Sie hatte ihr Zimmer für eine weitere Nacht gebucht und dann Zed Benjamin angerufen, der sich sofort auf den Weg gemacht hatte und in Rekordzeit bei ihr eintraf. Kaum war er auf den Parkplatz eingebogen, um zu wenden, war sie hinausgelaufen und in seinen Wagen gestiegen.
Sie erzählte ihm nicht, dass sie ihn über den Grund von Alatea Faircloughs und Lucy Kevernes Besuch im George Childress Centre belogen hatte. Einem Klatschreporter schuldete sie absolut nichts, fand sie. Weder die Wahrheit noch ein Lügengespinst noch eine faule Ausrede.
Sie erklärte Zed, sie sei zu dem Schluss gekommen, dass Lucy Keverne ihr am Tag zuvor die Unwahrheit gesagt hatte. Dass sie wegen» Frauenproblemen «in Begleitung von Alatea Fairclough zur Uni in Lancaster gefahren sein sollte, ergebe einfach keinen Sinn. Schließlich handle es sich beim George Childress Centre um ein Institut für Fortpflanzungsmedizin — wozu hätte sie bei einem Termin dort die Unterstützung einer Freundin gebraucht? Wenn es um künstliche Befruchtung ging, hätte sie vielleicht ihren Ehemann oder ihren Lebensgefährten zu dem Termin mitgenommen — aber eine Freundin? Nein, es sehe ganz so aus, als sei da mehr im Busch, sagte Deborah, und sie brauche Zed Benjamins Unterstützung, um herauszufinden, um was es sich dabei handelte.

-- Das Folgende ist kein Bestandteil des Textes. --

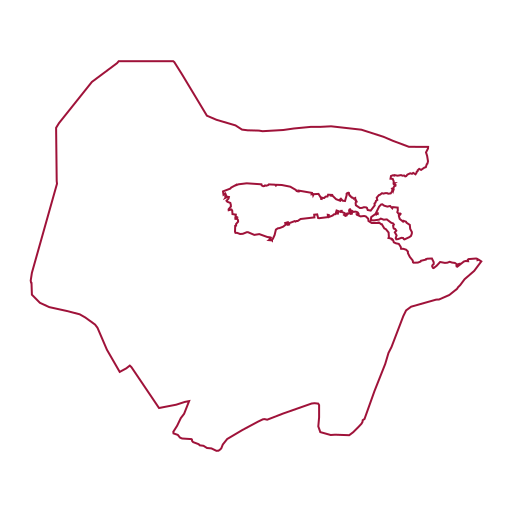 Kota Kendari, Sulawesi Tenggara, Indonesia
{"feature_id": "22746128B80961359079738", "entity_name": "Kota Kendari", "entity_type": "district", "adm_level": 2, "iso_a3": "IDN", "parent_name": "Indonesia", "parent_adm1": "Sulawesi Tenggara", "projection": "mercator", "projection_center": [122.584, -4.0], "detail": "fine", "context": "isolated", "style": "outline", "palette": "rose", "viewbox_px": 512, "rotation_deg": 0, "n_neighbors": 0, "source": "geoboundaries", "source_scale": "gbopen_adm2", "svg_char_len": 6104}
<svg xmlns="http://www.w3.org/2000/svg" viewBox="0 0 512 512"><path d="M31.9,272.8L30.7,280.6L31.1,282.7L31.5,282.9L31.9,294.7L39.9,302.8L49.2,307.1L66.9,311.0L79.7,314.3L85.3,317.5L95.1,324.6L97.5,327.8L106.9,349.7L119.7,371.9L126.2,368.4L129.8,365.6L131.4,367.1L159.0,408.0L176.2,404.7L184.9,401.9L189.1,401.1L184.1,413.8L180.8,418.1L177.1,425.8L173.3,431.8L173.5,433.4L177.8,434.9L180.0,437.6L182.1,438.5L191.3,439.1L191.9,439.5L192.1,440.9L193.1,442.1L198.7,444.2L199.7,445.3L203.5,445.8L207.0,448.0L211.4,448.4L216.4,450.8L218.5,450.7L220.3,449.4L221.3,448.3L222.8,444.5L227.2,439.0L242.4,430.0L258.1,421.6L262.9,419.3L264.6,419.1L267.2,419.7L283.2,413.5L311.7,403.5L314.6,403.2L318.2,403.6L319.1,405.1L319.1,417.4L318.3,426.4L320.3,432.1L330.7,435.0L335.2,434.7L349.2,435.2L353.2,432.2L358.6,426.8L361.5,423.7L362.5,421.9L362.7,420.2L364.5,419.0L374.5,391.0L385.2,364.0L388.5,352.9L391.5,347.0L403.3,316.1L406.1,310.4L411.1,306.7L436.2,299.6L439.0,299.5L449.3,295.0L457.2,288.7L457.9,287.4L460.2,285.1L464.6,279.2L474.2,270.9L481.3,261.4L478.7,259.7L477.5,260.1L477.4,258.9L476.1,258.5L468.6,259.1L467.8,259.7L468.1,261.2L465.6,261.0L463.9,261.5L457.3,266.7L456.6,266.4L456.5,265.8L458.5,265.2L458.9,264.0L457.1,264.5L454.8,262.9L452.1,262.6L449.7,261.8L447.3,262.7L444.9,262.9L440.1,262.0L436.7,265.7L433.6,268.1L433.1,268.0L432.2,266.5L432.3,265.4L433.7,264.0L433.7,262.2L431.9,258.5L427.4,258.7L426.0,259.1L425.9,259.6L420.9,260.8L420.5,261.6L417.8,262.6L413.5,262.7L413.0,262.3L412.7,260.5L409.8,256.9L407.9,253.1L407.9,251.5L406.1,249.7L403.3,248.8L401.1,248.8L400.7,246.8L398.8,243.9L395.9,243.3L393.8,242.3L393.1,240.2L392.3,239.8L392.6,239.6L392.2,239.1L391.7,239.3L391.1,238.5L388.5,238.0L388.9,236.8L388.6,232.5L385.9,229.2L384.3,228.4L381.8,224.2L381.1,224.2L379.0,222.5L378.5,222.5L378.5,223.0L371.7,223.0L368.5,221.0L368.2,218.7L365.8,216.4L364.1,216.0L360.5,216.4L356.8,214.7L356.6,214.2L358.5,213.7L357.9,212.6L356.9,212.0L355.4,211.6L353.5,211.9L352.4,211.1L352.0,211.7L351.9,213.7L350.9,213.9L350.5,213.0L351.1,211.8L351.1,210.8L350.2,209.3L349.6,209.4L349.1,210.3L349.4,213.1L348.9,212.8L349.2,213.3L347.8,213.9L347.2,213.4L346.9,213.6L346.7,215.4L345.4,215.9L344.0,214.9L345.0,213.8L344.7,213.1L341.4,211.8L341.6,210.9L341.0,210.9L340.5,211.9L336.6,210.5L336.1,212.1L336.8,213.0L338.0,213.0L337.9,213.6L335.7,213.4L335.4,214.2L333.8,214.4L332.7,215.5L328.9,217.0L328.8,215.0L327.8,214.8L328.0,217.1L319.1,218.2L318.1,218.0L317.2,214.4L314.2,214.7L314.4,217.4L300.6,219.0L297.7,221.0L296.4,221.0L295.5,221.6L294.7,221.1L288.9,223.3L289.3,225.3L288.3,224.1L287.3,224.2L287.3,223.8L288.3,223.5L287.9,222.2L285.2,223.0L285.7,224.2L287.0,223.9L287.0,224.5L286.3,224.2L283.1,226.7L279.5,228.1L277.9,228.3L275.9,229.6L274.6,235.0L272.9,238.8L272.0,239.6L272.0,240.3L270.9,239.2L270.8,240.3L269.0,240.1L270.5,239.0L270.0,238.7L270.7,237.6L270.4,237.5L269.7,238.4L269.7,237.3L267.3,237.0L259.3,234.1L254.3,234.9L248.0,232.2L246.8,232.2L242.8,233.8L240.1,234.0L237.2,232.9L235.5,232.9L235.0,231.7L235.2,225.8L236.1,225.6L236.1,224.0L238.1,221.7L238.0,220.1L237.3,218.9L235.4,218.9L235.3,217.9L236.9,217.1L235.5,216.1L235.8,214.6L232.5,214.1L232.2,210.6L231.5,209.5L228.7,210.2L228.6,209.3L230.9,206.5L230.8,204.7L230.3,202.9L227.4,201.8L226.5,200.8L228.5,198.6L228.9,197.0L227.6,196.8L225.3,197.9L226.4,196.0L225.9,195.0L225.5,195.2L225.7,194.3L225.2,193.4L223.5,194.7L223.0,191.4L230.3,188.6L231.1,187.6L236.1,184.9L236.1,185.2L238.5,184.3L246.7,183.3L261.4,184.3L261.7,185.4L263.2,186.2L264.5,186.0L265.0,185.4L266.3,185.7L268.2,185.1L268.8,184.4L275.1,184.7L275.9,185.6L276.6,184.8L281.8,185.0L290.3,186.7L295.8,189.9L296.6,191.0L298.2,191.5L298.9,191.4L298.7,190.6L311.9,192.9L311.6,194.3L313.0,194.1L313.2,195.2L313.7,194.2L318.5,193.9L320.6,197.3L321.1,197.4L321.1,198.9L321.7,199.0L322.0,197.8L324.2,198.0L325.6,196.6L327.5,196.5L328.1,194.7L331.7,194.9L331.2,195.7L332.7,195.9L336.1,199.2L340.3,200.8L340.6,200.3L339.5,199.9L340.9,198.7L342.7,200.7L345.0,201.0L346.8,194.7L346.5,194.0L347.2,193.1L348.4,192.7L348.9,192.9L349.1,194.6L350.1,195.6L349.9,195.8L351.9,197.6L352.5,197.5L353.7,198.7L355.2,198.0L355.4,200.0L355.8,200.0L356.6,201.6L355.9,201.8L355.6,203.1L355.9,205.3L359.9,208.0L362.0,207.9L363.9,207.2L366.2,207.4L366.9,207.8L367.7,210.0L370.7,210.6L374.7,205.4L374.5,203.5L375.5,202.6L375.9,201.0L377.3,200.0L376.7,197.7L378.9,195.1L379.9,194.8L382.0,193.2L383.4,193.6L385.5,193.1L387.1,193.1L388.2,193.7L390.7,193.4L392.1,191.4L392.3,189.8L393.2,189.9L393.3,190.4L393.6,189.5L392.8,189.4L392.2,188.6L393.2,188.3L394.2,186.4L395.5,185.7L395.5,184.9L393.8,184.3L393.7,183.8L394.7,183.1L393.6,183.1L393.7,181.3L392.7,178.9L390.5,178.7L391.0,176.0L392.8,175.3L394.2,175.6L394.4,175.1L397.6,175.7L401.0,175.1L402.5,175.7L404.2,175.5L405.2,176.4L406.2,176.1L407.4,174.6L410.2,173.3L412.0,173.8L413.2,172.9L415.5,174.3L416.6,172.6L416.7,171.8L417.7,171.0L417.7,170.3L419.2,168.9L421.1,169.9L424.4,167.6L425.8,167.2L426.8,164.1L427.4,163.7L428.0,161.2L427.1,155.8L426.0,152.4L428.0,148.5L428.1,146.9L408.9,146.8L393.1,140.9L383.5,136.8L361.4,129.7L331.1,126.3L319.7,126.9L310.5,126.9L293.8,128.5L283.3,130.0L262.6,131.2L258.9,130.6L247.6,130.3L242.0,129.6L235.5,125.4L216.5,119.8L206.9,115.7L182.1,74.5L174.3,62.1L173.2,61.2L118.7,61.2L117.1,63.1L91.9,81.9L59.0,123.1L56.1,127.8L56.7,181.0L57.0,183.7L31.9,272.8ZM387.4,206.6L384.2,205.7L382.3,204.3L381.1,204.5L379.1,206.6L376.0,213.0L377.8,213.3L377.7,214.0L376.7,213.8L376.1,214.6L375.3,214.1L371.2,217.1L370.9,220.2L374.0,220.4L379.2,219.6L380.8,218.6L383.8,219.7L386.8,219.4L391.1,222.7L393.2,223.5L393.9,224.6L393.1,225.6L393.5,228.0L394.0,228.7L395.2,229.0L396.3,230.7L394.8,232.3L396.6,235.4L395.7,238.1L396.3,239.3L398.0,239.1L401.5,237.8L403.1,238.0L403.9,239.2L404.5,239.4L409.4,237.1L411.0,235.9L411.8,233.7L411.9,232.1L410.2,228.9L409.8,224.9L406.5,222.7L406.0,221.7L403.4,220.8L403.0,221.6L399.7,218.9L398.8,215.8L399.1,214.5L400.1,214.7L400.6,213.9L400.2,213.5L398.3,213.5L397.3,212.1L397.8,210.5L397.7,207.6L392.9,207.1L392.3,208.3L390.1,206.0L387.4,206.6Z" fill="none" stroke="#9f1239" stroke-width="2"/></svg>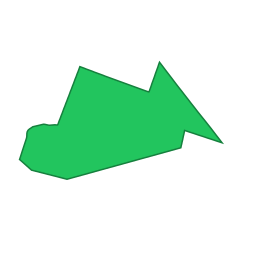 SVG path tracing the border of Tiris Zemmour, rotated 20°
{"feature_id": "MRT-2783", "entity_name": "Tiris Zemmour", "entity_type": "Region", "adm_level": 1, "iso_a3": "MRT", "parent_name": "Mauritania", "parent_adm1": "", "projection": "albers", "projection_center": [-9.84, 24.319], "detail": "fine", "context": "isolated", "style": "filled", "palette": "green", "viewbox_px": 256, "rotation_deg": 20, "n_neighbors": 0, "source": "natural_earth", "source_scale": "10m", "svg_char_len": 1827}
<svg xmlns="http://www.w3.org/2000/svg" viewBox="0 0 256 256"><g transform="rotate(20 128 128)"><path d="M135.1,55.4L139.5,58.2L143.8,61.0L148.2,63.8L152.6,66.6L156.9,69.4L161.3,72.2L165.7,74.9L170.1,77.7L174.6,80.5L179.0,83.3L183.4,86.0L187.8,88.8L191.6,91.1L195.4,93.4L199.2,95.7L202.4,97.7L202.9,98.0L205.7,99.7L209.6,102.2L213.5,104.7L217.5,107.2L221.4,109.7L216.5,109.9L211.6,110.0L206.7,110.2L201.7,110.3L196.8,110.5L191.9,110.6L187.0,110.8L182.0,110.9L182.3,112.8L182.6,114.8L182.8,116.7L183.1,118.7L183.4,120.6L183.6,122.6L183.9,124.5L184.1,126.5L184.4,128.5L88.2,197.0L51.8,200.6L37.5,194.9L37.0,194.7L36.9,194.7L36.5,184.5L36.3,178.4L36.1,172.2L35.8,170.6L34.8,167.5L34.6,165.9L34.9,164.2L35.7,162.7L37.7,160.0L38.1,159.4L40.4,157.9L43.3,156.0L45.7,154.4L47.2,153.4L48.6,153.0L52.4,152.5L53.2,152.3L58.2,150.0L60.5,149.4L60.8,149.0L60.9,148.2L60.9,146.2L60.9,144.3L61.0,142.5L61.0,140.6L61.0,138.8L61.1,136.9L61.1,135.0L61.1,133.2L61.1,131.3L61.2,129.5L61.2,127.6L61.2,125.8L61.3,123.9L61.3,122.0L61.3,120.2L61.4,118.3L61.4,116.5L61.4,114.6L61.4,112.8L61.5,110.9L61.5,109.0L61.5,107.2L61.6,105.3L61.6,103.5L61.6,101.6L61.6,99.8L61.7,97.9L61.7,96.0L61.7,94.2L61.8,92.3L61.8,90.5L61.8,88.6L61.8,86.8L64.1,86.8L66.3,86.8L68.5,86.9L70.7,86.9L73.0,86.9L75.2,86.9L77.4,87.0L79.6,87.0L81.8,87.0L84.1,87.0L86.3,87.0L88.5,87.1L90.7,87.1L93.0,87.1L95.2,87.1L97.4,87.1L99.6,87.1L101.8,87.1L104.1,87.1L106.3,87.1L108.5,87.1L110.7,87.1L113.0,87.1L115.2,87.1L117.4,87.1L119.6,87.1L121.8,87.1L124.1,87.1L126.3,87.1L128.5,87.1L130.7,87.1L133.0,87.1L134.8,87.0L135.3,86.9L135.4,86.6L135.4,85.5L135.4,85.1L135.4,84.2L135.4,82.7L135.4,80.8L135.3,78.5L135.3,75.9L135.3,73.2L135.3,70.4L135.2,67.6L135.2,64.9L135.2,62.3L135.2,60.1L135.1,58.1L135.1,56.7L135.1,55.7L135.1,55.4Z" fill="#22c55e" stroke="#15803d" stroke-width="1.5"/></g></svg>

Zed, ganz Klatschreporter auf der Suche nach einer Story, dachte sofort an eine heimliche lesbische Beziehung zwischen Lucy Keverne und Alatea Fairclough. Womöglich hatte Ian Cresswell davon erfahren und damit gedroht, Nicholas Fairclough zu informieren. Dann ging er mehrere Szenarien durch, wie die beiden Frauen das Problem gelöst haben könnten, die alle damit endeten, dass sie Ian Cresswell aus dem Weg geräumt hatten. Deborah war es ganz recht, dass er auf der ganzen Fahrt über nichts anderes redete, denn solange er sich in seine Fantasiegeschichten hineinsteigerte, würde er nicht auf die Idee kommen, sich zu fragen, weshalb um alles in der Welt eine Polizistin von Scotland Yard an der Unterstützung durch einen Journalisten der Source interessiert sein könnte.